Les mutations dont a besoin notre société gisent certainement plus dans la croissante injustice socio-économique qui opprime les peuples, que dans les inéluctables flux migratoires mondiaux qui, pour le bien de tous, doivent être maîtrisés. Mais, dans la bouche des rhéteurs, pas un mot d’économie politique depuis la chute du Mur, pourtant anticipée par des penseurs comme Claude Lefort ou Cornélius Castoriadis, pour ne citer qu’eux. Ainsi la droite a-t-elle pu occuper le terrain de ses thèmes, qui toujours occultent la grande question de la justice économique derrière les questions sociétales. Aux États-Unis, ce tour de passe-passe conservateur prit des proportions que chiffrent les suppressions et baisses d’impôts budgétivores au profit des plus fortunés, dont certains s’inquiètent même des conséquences de payer si peu pour les infrastructures et la cohésion du pays. Que dire au regard du crime antinational dont sont fauteurs ceux qui ne paient pas l’impôt qu’ils doivent et le dissimulent dans les « paradis » fiscaux, autrement dit les enfers des peuples, tout en s’affolant, avec de grands airs responsables, des dépenses sociales qui creusent le budget moins que leur vol fiscal.

Pareilles questions seraient trop « techniques » pour les intellectuels ? Pendant un demi-siècle pourtant, les intellectuels de gauche n’ont juré que par ou contre le Capital. Et ouvrez les ouvrages de Keynes, Smith, Hayek: Ils ne parlent que valeurs, ressorts moraux, désirs humains, toutes choses qui ont toujours fait la matière première des penseurs. Les auteurs stratèges ont beau jeu d’incriminer les gouvernants, qui reculent plutôt moins qu’eux devant la philosophie économique à ouvrir et toujours possiblement plurielle. Quel « intellectuel » connu a rappelé ce qu’est la philosophie de l’impôt lorsque François Hollande n’a pas eu la continuité d’affronter le populaire refus de l’impôt par quoi nous signons tous le contrat social ? La redistribution incitative est pourtant une longue tendance de gauche et n’est pas un petit sujet quand on sait que les régimes basculent toujours pour cause de faillite budgétaire, de Rome à l’URSS en passant par l’Ancien Régime.

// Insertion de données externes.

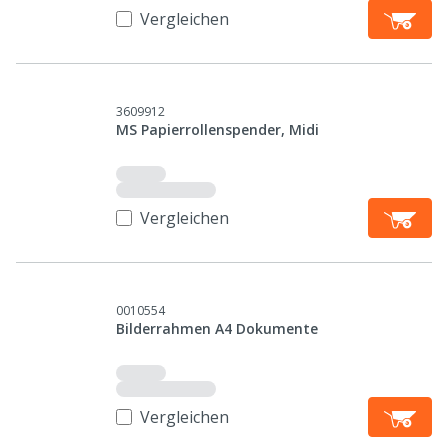
Vergleichen
3609912
MS Papierrollenspender, Midi
Vergleichen
0010554
Bilderrahmen A4 Dokumente
Vergleichen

L’ambiance est devenue dangereuse, car non seulement un peuple sans perspective se voue inéluctablement aux lames de fond, mais, en outre, les cultivés désormais fournissent l’obscurité.



[1] Schlomo Sand, La fin de l’intellectuel français ? De Zola à Houellebecq, La Découverte, 2016.

[2] Voir son introduction au dossier « La passion du complot », Esprit, novembre 2015.

[3] Dany-Robert Dufour, La Cité perverse. Libéralisme et pornographie, Gallimard, 2009.

[4] Michel Onfray, Le Crépuscule d’une idole. L’affabulation freudienne, Grasset, 2010.


[5] Pour récapituler les erreurs d’interprétation entretenues et prolongées à ce propos, cf. « “L’État ne peut pas tout” : quinze ans de malédiction Jospin », dans L’Obs/Rue 89 du 30 avril 2014.